YOUR INSTRUCTIONS: In the listing below, turn the part that opens with the line containing "name: 88.2-4-antiquo-alt-Astar;" and closes with the line containing "a(h) e.(fg..) (::)" into a numbered list of its lines, leaving out blank lines.

DATA FOR THIS EXERCISE:
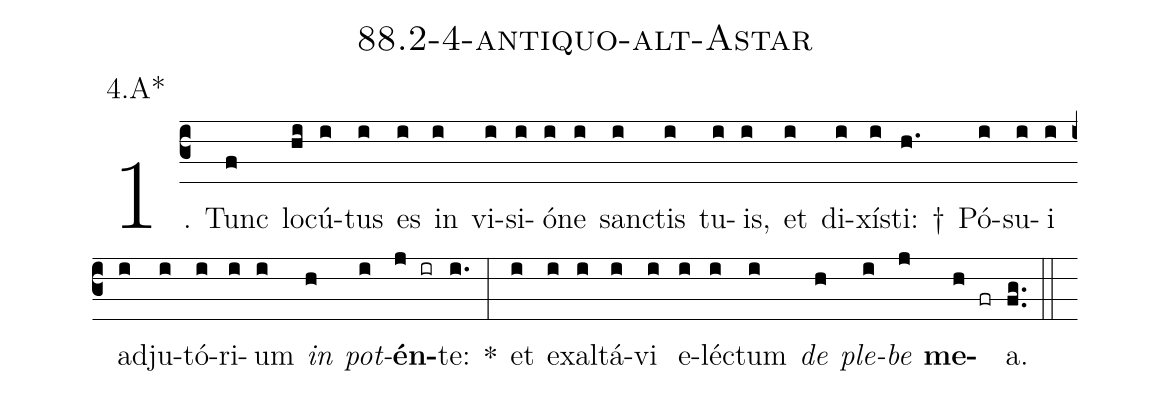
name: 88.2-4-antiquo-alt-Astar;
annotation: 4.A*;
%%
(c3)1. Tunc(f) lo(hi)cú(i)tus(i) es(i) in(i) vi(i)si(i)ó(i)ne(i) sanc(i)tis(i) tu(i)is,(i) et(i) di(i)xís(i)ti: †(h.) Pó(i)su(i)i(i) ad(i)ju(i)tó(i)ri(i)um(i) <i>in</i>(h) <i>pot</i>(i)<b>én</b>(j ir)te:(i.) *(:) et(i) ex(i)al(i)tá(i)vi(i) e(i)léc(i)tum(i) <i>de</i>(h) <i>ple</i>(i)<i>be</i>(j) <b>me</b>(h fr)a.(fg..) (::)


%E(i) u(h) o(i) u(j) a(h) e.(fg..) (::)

--

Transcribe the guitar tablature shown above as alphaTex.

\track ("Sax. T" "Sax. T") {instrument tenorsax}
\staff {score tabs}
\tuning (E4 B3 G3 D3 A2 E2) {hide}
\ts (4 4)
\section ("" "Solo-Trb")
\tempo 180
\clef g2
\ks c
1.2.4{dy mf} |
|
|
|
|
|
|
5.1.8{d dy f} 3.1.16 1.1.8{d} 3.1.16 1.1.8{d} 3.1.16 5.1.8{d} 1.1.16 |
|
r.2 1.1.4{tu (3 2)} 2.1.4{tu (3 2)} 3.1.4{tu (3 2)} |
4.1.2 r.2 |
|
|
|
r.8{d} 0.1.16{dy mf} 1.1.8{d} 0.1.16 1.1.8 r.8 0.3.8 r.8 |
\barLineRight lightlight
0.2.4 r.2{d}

==

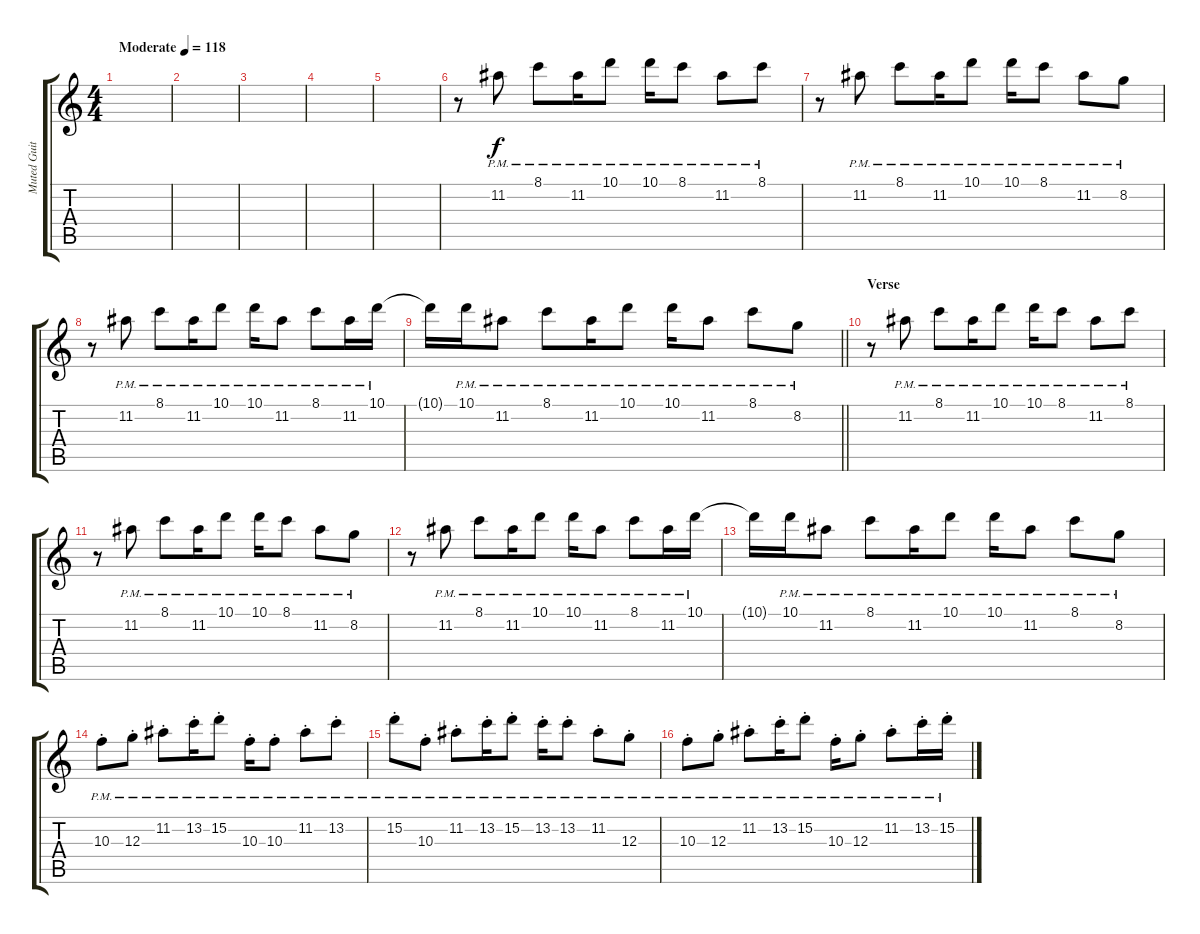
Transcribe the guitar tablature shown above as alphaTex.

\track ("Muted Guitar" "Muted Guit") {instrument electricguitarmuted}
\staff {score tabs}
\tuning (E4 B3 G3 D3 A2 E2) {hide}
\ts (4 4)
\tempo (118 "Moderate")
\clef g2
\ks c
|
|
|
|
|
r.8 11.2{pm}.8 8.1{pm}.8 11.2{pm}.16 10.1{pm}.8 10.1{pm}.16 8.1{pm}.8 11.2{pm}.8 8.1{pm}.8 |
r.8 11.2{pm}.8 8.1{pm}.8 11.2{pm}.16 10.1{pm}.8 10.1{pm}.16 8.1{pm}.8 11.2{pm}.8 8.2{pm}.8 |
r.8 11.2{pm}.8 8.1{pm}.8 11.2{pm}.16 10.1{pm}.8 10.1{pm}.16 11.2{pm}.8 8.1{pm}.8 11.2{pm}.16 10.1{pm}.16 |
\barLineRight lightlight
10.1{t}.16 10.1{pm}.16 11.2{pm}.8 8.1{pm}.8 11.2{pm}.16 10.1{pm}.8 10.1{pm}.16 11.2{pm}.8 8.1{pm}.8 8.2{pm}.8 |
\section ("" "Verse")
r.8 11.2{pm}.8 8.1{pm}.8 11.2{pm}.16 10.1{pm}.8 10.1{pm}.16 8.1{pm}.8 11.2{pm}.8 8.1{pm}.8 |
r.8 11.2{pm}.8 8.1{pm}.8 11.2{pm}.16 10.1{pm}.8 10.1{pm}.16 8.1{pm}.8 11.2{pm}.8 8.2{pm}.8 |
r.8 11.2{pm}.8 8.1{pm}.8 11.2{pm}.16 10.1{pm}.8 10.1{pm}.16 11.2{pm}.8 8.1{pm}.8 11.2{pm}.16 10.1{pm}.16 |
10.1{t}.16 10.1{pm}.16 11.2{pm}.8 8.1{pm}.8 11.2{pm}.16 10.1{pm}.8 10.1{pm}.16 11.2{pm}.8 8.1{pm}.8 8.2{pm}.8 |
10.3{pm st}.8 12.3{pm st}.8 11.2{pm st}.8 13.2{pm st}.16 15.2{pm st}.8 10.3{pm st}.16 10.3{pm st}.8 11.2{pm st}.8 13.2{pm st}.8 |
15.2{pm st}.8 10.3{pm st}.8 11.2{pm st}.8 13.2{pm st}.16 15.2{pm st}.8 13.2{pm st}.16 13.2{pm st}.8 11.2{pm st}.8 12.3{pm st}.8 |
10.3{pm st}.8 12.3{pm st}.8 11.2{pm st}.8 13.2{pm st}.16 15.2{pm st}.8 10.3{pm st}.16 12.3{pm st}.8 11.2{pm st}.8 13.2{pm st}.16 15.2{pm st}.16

SOLUTION TO THIS EXERCISE:
1. name: 88.2-4-antiquo-alt-Astar;
2. annotation: 4.A*;
3. %%
4. (c3)1. Tunc(f) lo(hi)cú(i)tus(i) es(i) in(i) vi(i)si(i)ó(i)ne(i) sanc(i)tis(i) tu(i)is,(i) et(i) di(i)xís(i)ti: †(h.) Pó(i)su(i)i(i) ad(i)ju(i)tó(i)ri(i)um(i) <i>in</i>(h) <i>pot</i>(i)<b>én</b>(j ir)te:(i.) *(:) et(i) ex(i)al(i)tá(i)vi(i) e(i)léc(i)tum(i) <i>de</i>(h) <i>ple</i>(i)<i>be</i>(j) <b>me</b>(h fr)a.(fg..) (::)
5. %E(i) u(h) o(i) u(j) a(h) e.(fg..) (::)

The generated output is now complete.